A Hastings-based rural carrier has developed an industry-first IT solution to manage the demands of transporting livestock in the 21st century. Farmers Transport is the North Island's largest privately owned rural transport business, with a fleet of around 100 trucks and ten operating bases focused mostly on the East Coast and central North Island regions with operations regularly extending into the South Island. When it failed to find a suitable off-the-shelf product to digitalise its growing operation, the firm went in-house and devised an innovative IT management system that puts it ahead of the pack.
Called FROST (for Farmers Rural Operating System for Transport), the system harnesses the power of GPS, radio and mobile communications platforms to capture every detail of a job as it progresses, enabling better use of resources and more accurate calculation of service delivery costs.
"It helps us manage our trucking capacity and job flows with dispatching trucks to jobs," says CEO Jason Roebuck. "We've put in-cab equipment in our trucks that receives job information remotely, and those jobs can be updated in real time.
"If a truck gets dispatched to pick up 500 lambs but gets to the property and finds there are only 450 lambs, then that gets updated at the completion of loading. It allows us to try to optimise our loading capabilities in a day - that truck can then potentially call in somewhere else to top up that load space."
Customers are able to make savings on small jobs by pre-planned load-sharing. And FROST's capacity to deliver up-to-the-minute information on the movement of livestock can be tailored for anyone with a vested interest, from farmers and meat companies to banks and registered security holders.
Roebuck says the technology also enhances traceability - something of a holy grail for meat suppliers given growing consumer demand to know the origins of what they're eating. Farmers Transport was New Zealand's first accredited transport operator to NAIT (National Animal Identification and Tracing), a radio frequency-based system that uses electric ear tags to monitor stock movements that was introduced in 2012.
"We've recognised, as a supplier to the food industry, that there's a growing demand both here and offshore for maximum traceability, information that gives consumers some security about what they are buying. That gives the seller another proposition for buyers to have confidence in their product, and we're responding to that," says Roebuck.
Farmers Transport report that some innovative New Zealand meat companies have jumped at the chance to take advantage of this market-leading logistics capability. They say the just-in-time delivery of livestock to plants across regions utilising partner transport companies is a model that represents the most efficient use of livestock transport assets nationally.

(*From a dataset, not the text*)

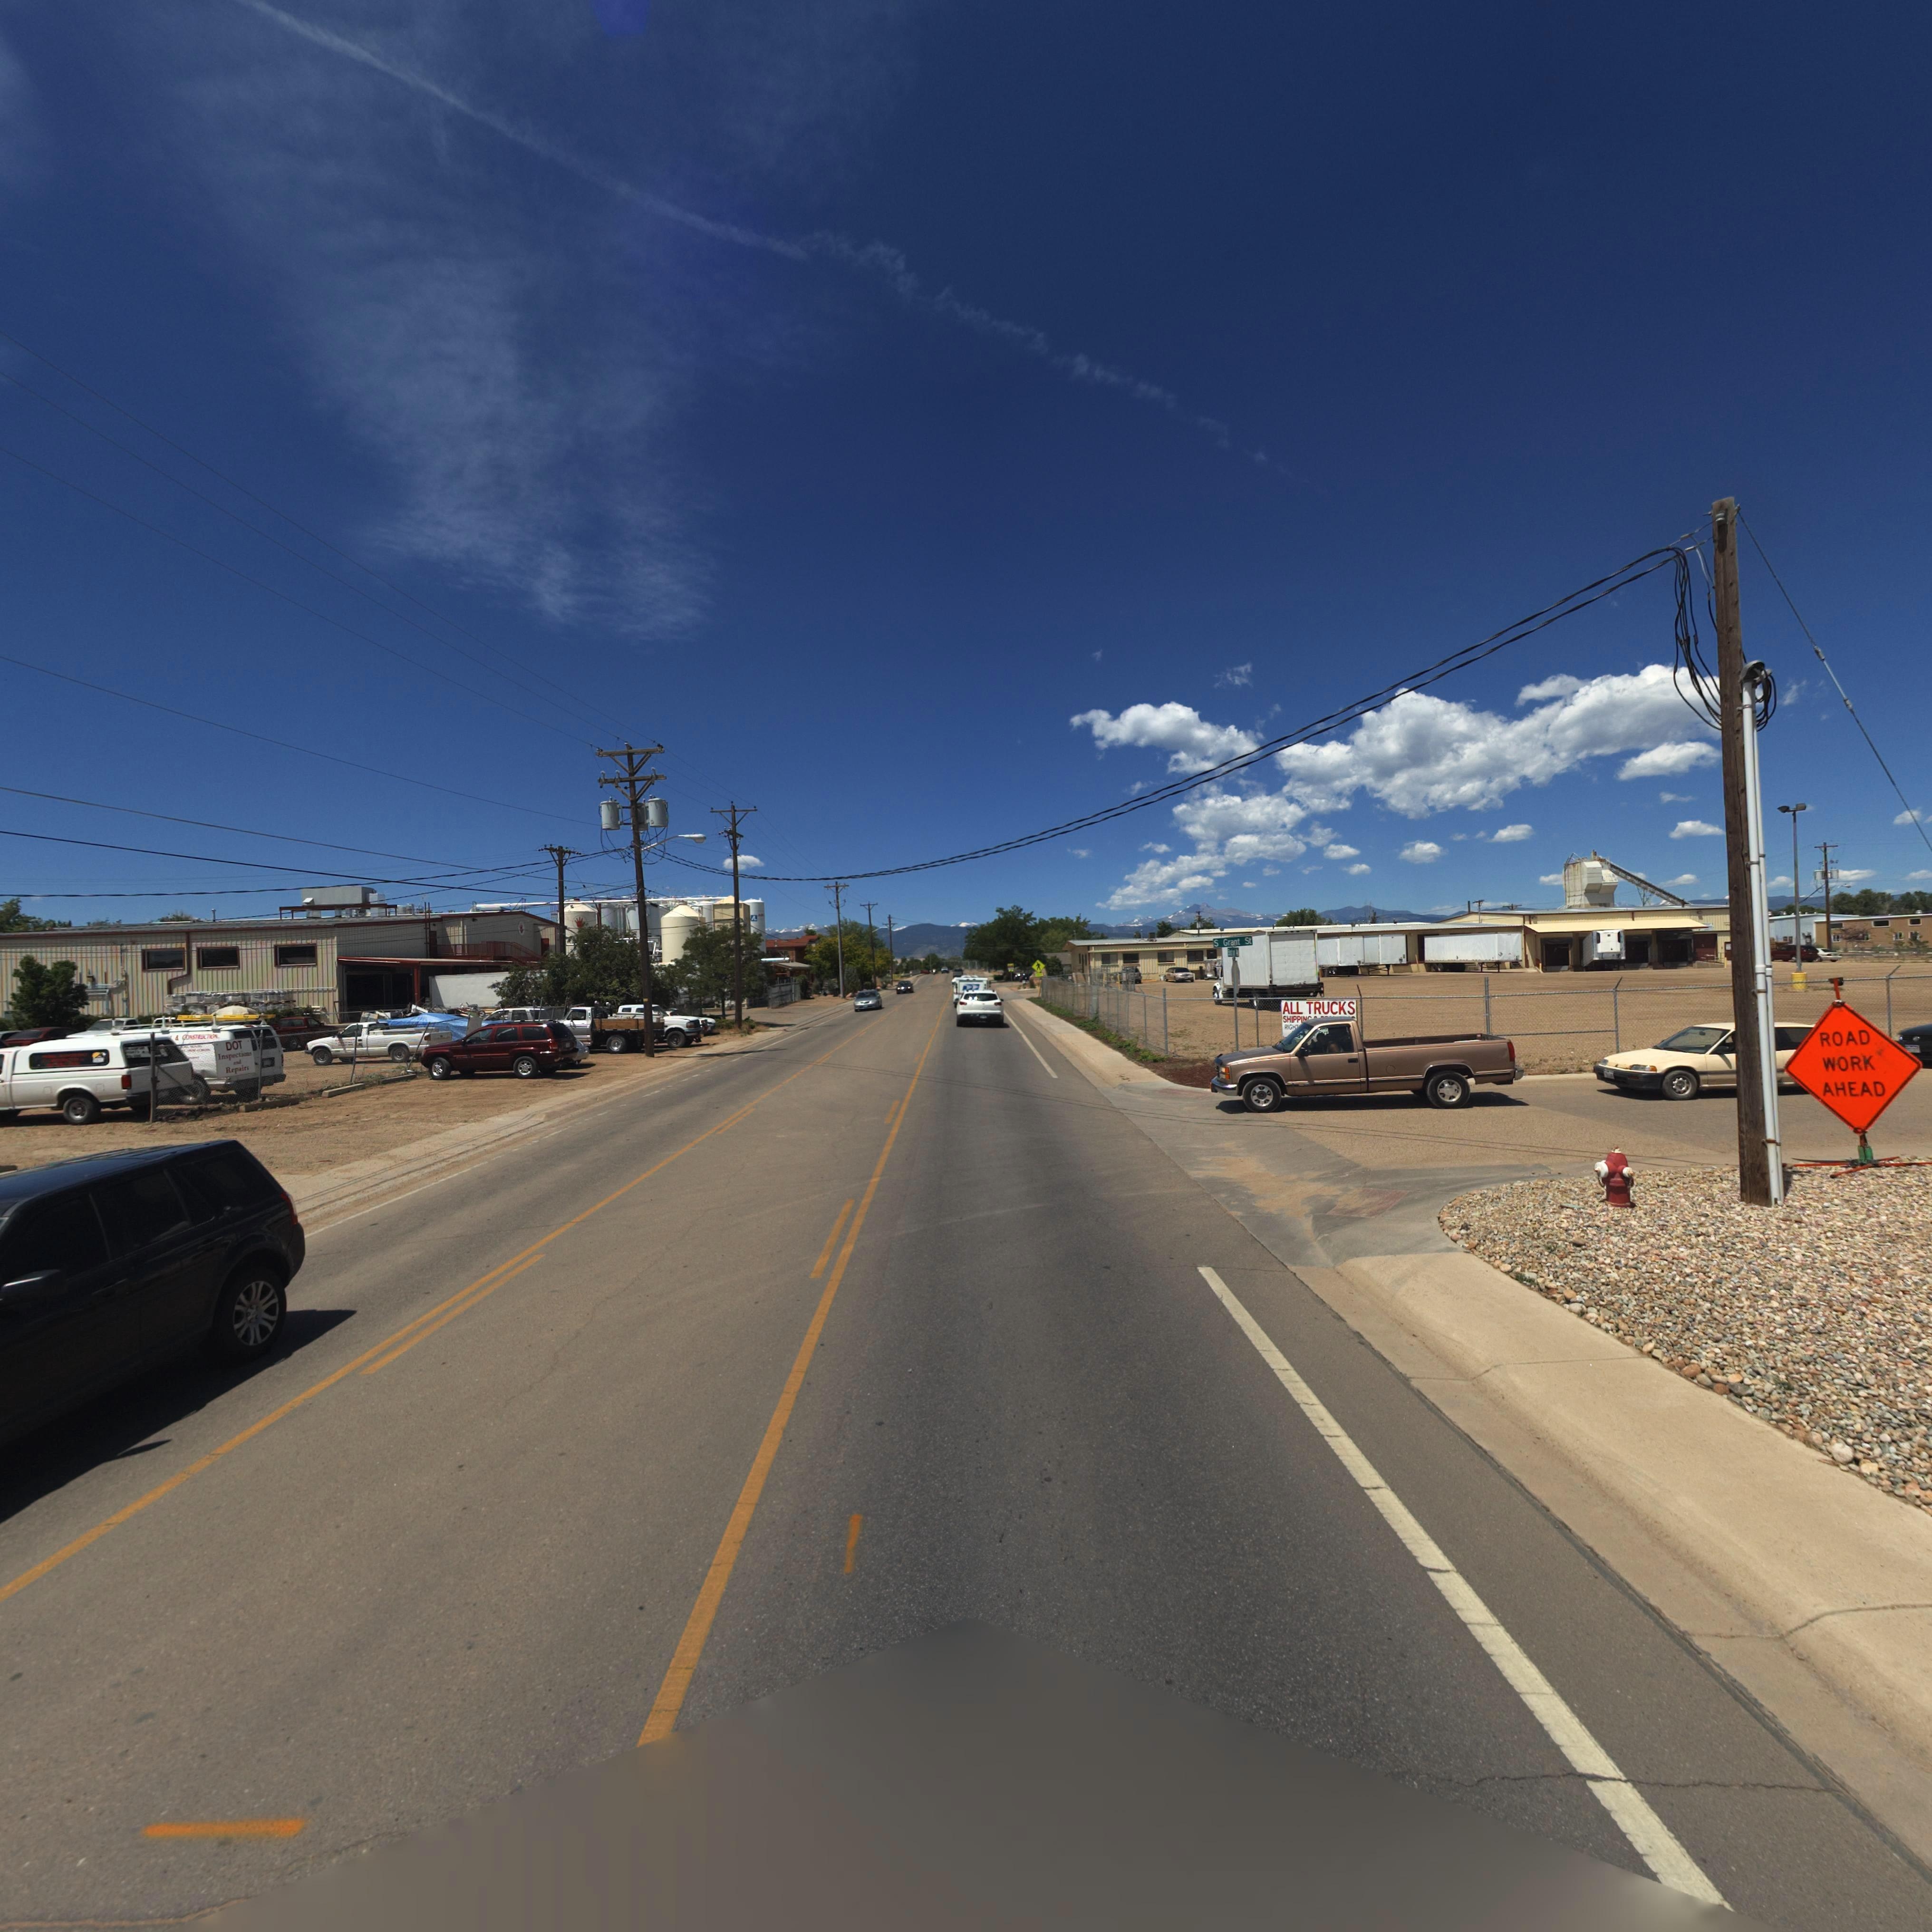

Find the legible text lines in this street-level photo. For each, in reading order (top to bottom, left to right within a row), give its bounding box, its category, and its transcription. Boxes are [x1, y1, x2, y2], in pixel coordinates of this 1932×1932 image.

He is not aware of any other rural transport operator with a system like FROST that links dispatch, trucks, third-party hardware and third-party operating systems. "For us, it's very important to be an innovator and a market leader."
That sense of industry leadership is something Farmers Transport shares with other firms in New Zealand's Mid-Market sector - companies with a turnover of anywhere between $2-50 million.
The Mid-Market contributes $66.2 billion to the New Zealand economy every year and provides 33.2 per cent of the country's employment. Agriculture and transport are big sub-sectors of the Mid-Market.
According to a 2014 GE Capital New Zealand report on the Mid-Market, businesses in this sector tend to be more willing than most to try new approaches and to lead by example, setting the standard within their industry through innovation and fresh thinking.
Naturally there have been some challenges. "It's always challenging to be at the leading edge," Roebuck remarks. "You have to really believe in it."
But in this case, innovation has been rewarded. On the strength of FROST, the firm has picked up new customers and extended its offering to larger existing clients. "It's also made our business much more timely, transparent and, importantly, manageable in a highly dynamic operating environment," he says.
It's a long way from the firm's humble origins back in the 1960s, as a small rural haulage outfit operating on Hawkes Bay's back roads. But for all the bells and whistles, Farmers Transport hasn't forgotten its rural roots.
"Transporters to the Heartland" is still the company tagline, and the attitude from the top is 100 per cent old-school. Why are they so successful? "Because we do what we say we'll do," replies Roebuck, "and we do it well."